The Congressional Budget Office (CBO) recently published updated cost estimates associated with the Affordable Care Act (ACA) through 2024. These latest estimates come in at more than $100 billion less than previous estimates from February. In total, the health insurance provisions of the law – including subsidies for purchasing private coverage on the exchanges and the costs associated with Medicaid expansion – are estimated to cost a total $1.8 trillion between 2015 and 2024, which is about 7 percent less than previously estimated. The source of the reduced costs is largely attributable to lower premiums.
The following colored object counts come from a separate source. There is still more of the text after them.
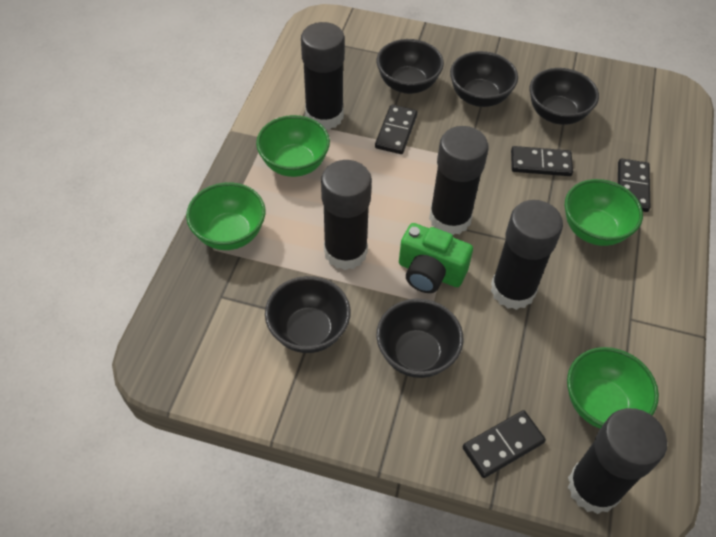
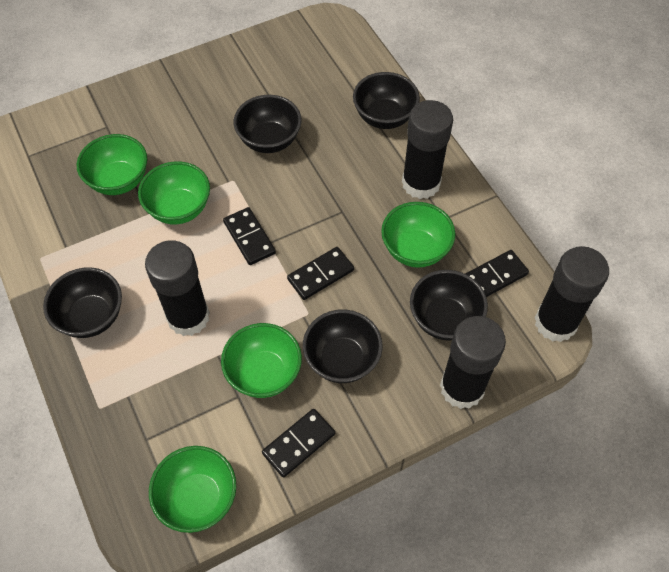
black glue stick: 5 -> 4
green bowl: 4 -> 5
green camera: 1 -> 0

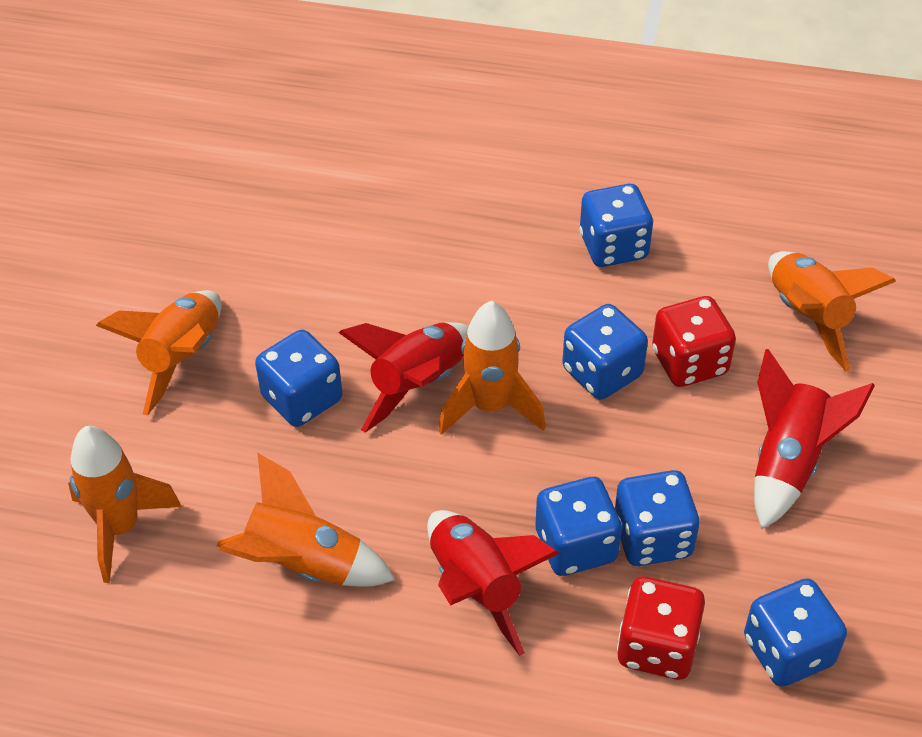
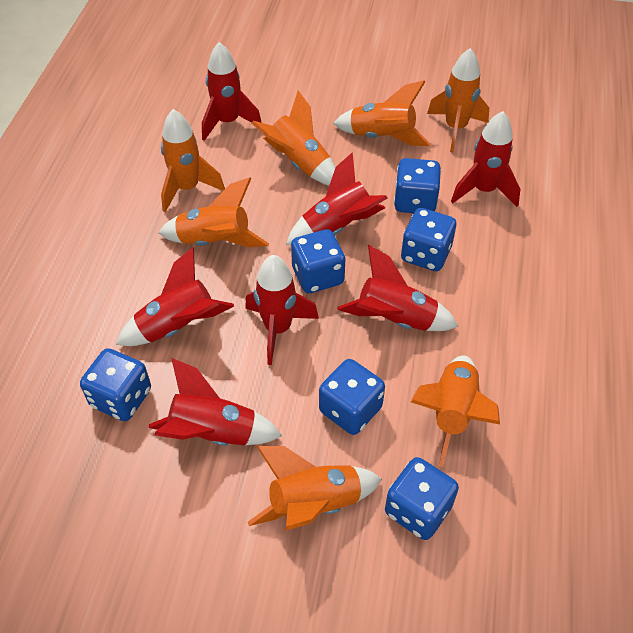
orange rocket: 5 -> 7
red dice: 2 -> 0
red rocket: 3 -> 7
These lower premiums are driven by exchange plans’ anticipated lower provider payment rates, narrow provider networks, and more tightly managed care.
Additionally, the latest CBO report estimates that an average of 6 million Americans will be enrolled in exchange plans over the course of 2014. At any given point in time, the total number of people enrolled in exchange plans may exceed this estimate, but CBO explains that some individuals may come in and out of exchange coverage due to changes employment status, other qualifying events, or even a failure to pay premiums. CBO further estimates that 7 million more people will be covered by Medicaid in 2014 than would have been in the absence of the ACA.
While the numbers are looking good for the administration all around, the coming months and years will reveal whether patients and ACA proponents can stomach the insurer tactics driving these cost-savings or ultimately conclude that it impedes access to care — a topic we explored in our recent post on What’s Next for Obamacare.